Два часа торчать на заднем сиденье машины с моей опьяневшей матерью? О, та еще радость.

Смирившись с предстоящей поездкой, я забираюсь на заднее сиденье и вставляю свои Air Pods, надеясь пресечь любые разговоры. Я люблю свою маму, но ее желание выжать из жизни все до последней капли иногда становится слишком изнуряющим.

У нас с ней всегда были очень разные мировоззрение и взгляды на многие вещи. Там, где она может быть эмоциональным йо-йо, взбалмошной и забывчивой, всегда желающей выжать максимум удовольствия из ситуации, я — чересчур ответственная. Та, у кого голова на плечах, спокойная перед лицом хаоса, непоколебимая и логичная.
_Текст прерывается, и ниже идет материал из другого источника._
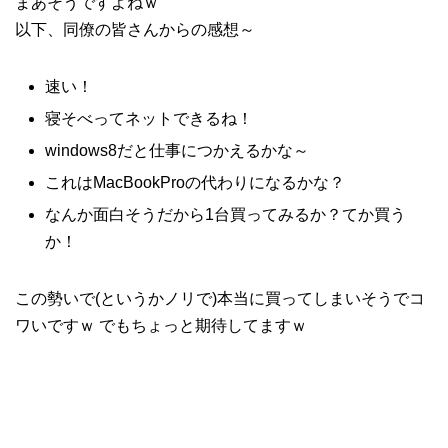
まあそうですよねｗ
以下、同僚の皆さんからの感想～
速い！
寝そべってネットできるね！
windows8だと仕事につかえるかな～
これはMacBookProの代わりになるかな？
なんか面白そうだから1台買ってみるか？てか買う
か！
この勢いで(というかノリで)本当に買ってしまいそうでコ
ワいですｗ でもちょっと期待してますｗ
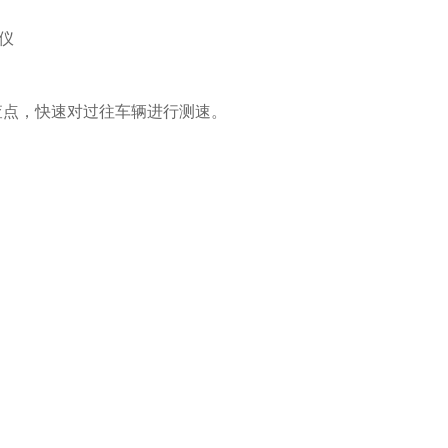
查点，快速对过往车辆进行测速。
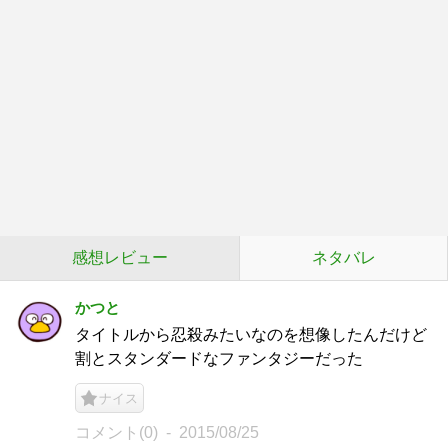
感想レビュー
ネタバレ
かつと
タイトルから忍殺みたいなのを想像したんだけど
割とスタンダードなファンタジーだった
ナイス
コメント(0)
2015/08/25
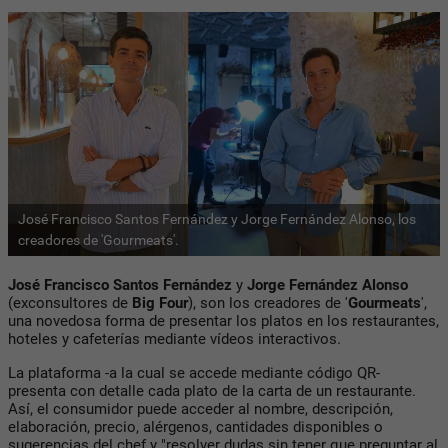
José Francisco Santos Fernández y Jorge Fernández Alonso, los
creadores de 'Gourmeats'.
José Francisco Santos Fernández
y
Jorge Fernández Alonso
(exconsultores de
Big Four
), son los creadores de '
Gourmeats
',
una novedosa forma de presentar los platos en los restaurantes,
hoteles y cafeterías mediante vídeos interactivos.
La plataforma -a la cual se accede mediante código QR-
presenta con detalle cada plato de la carta de un restaurante.
Así, el consumidor puede acceder al nombre, descripción,
elaboración, precio, alérgenos, cantidades disponibles o
sugerencias del chef y "resolver dudas sin tener que preguntar al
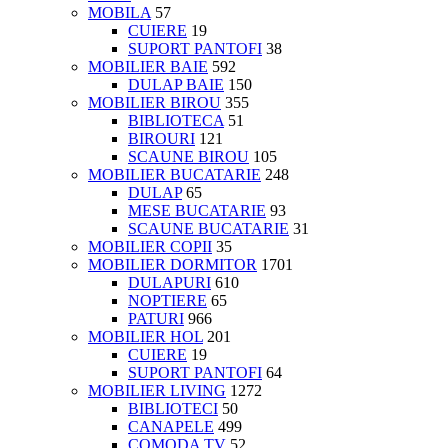
MOBILA
57
CUIERE
19
SUPORT PANTOFI
38
MOBILIER BAIE
592
DULAP BAIE
150
MOBILIER BIROU
355
BIBLIOTECA
51
BIROURI
121
SCAUNE BIROU
105
MOBILIER BUCATARIE
248
DULAP
65
MESE BUCATARIE
93
SCAUNE BUCATARIE
31
MOBILIER COPII
35
MOBILIER DORMITOR
1701
DULAPURI
610
NOPTIERE
65
PATURI
966
MOBILIER HOL
201
CUIERE
19
SUPORT PANTOFI
64
MOBILIER LIVING
1272
BIBLIOTECI
50
CANAPELE
499
COMODA TV
52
Я «палка в грязи» (прим. пер.: значит человек не желающий участвовать в разного рода деятельности, скряга), как не устает напоминать мне моя сестра с тех пор, как она стала достаточно взрослой, чтобы понимать значение этого термина.

Однако в последнее время что-то начало меняться, и, возможно, моя внутренняя сущность больше не соответствует внешней.

Может быть, во мне есть нечто большее, чем кто-либо понимает, большее, чем понимаю даже я сама.

Может быть.

Тонированное стекло на ощупь холодное в том месте, где оно касается моего виска, когда я прислоняю голову к окну. Случайные незнакомцы толпятся в зоне ожидания, смеются и обнимаются, их дыхание в декабрьском воздухе, как маленькие струйки дыма. Водитель начинает выворачивать длинный белый лимузин к дороге, и когда мы отъезжаем, я мельком замечаю беловолосого мужчину в фиолетовом костюме, стоящего неподвижно и выпрямившегося во весь рост, пока вокруг него кружится толпа.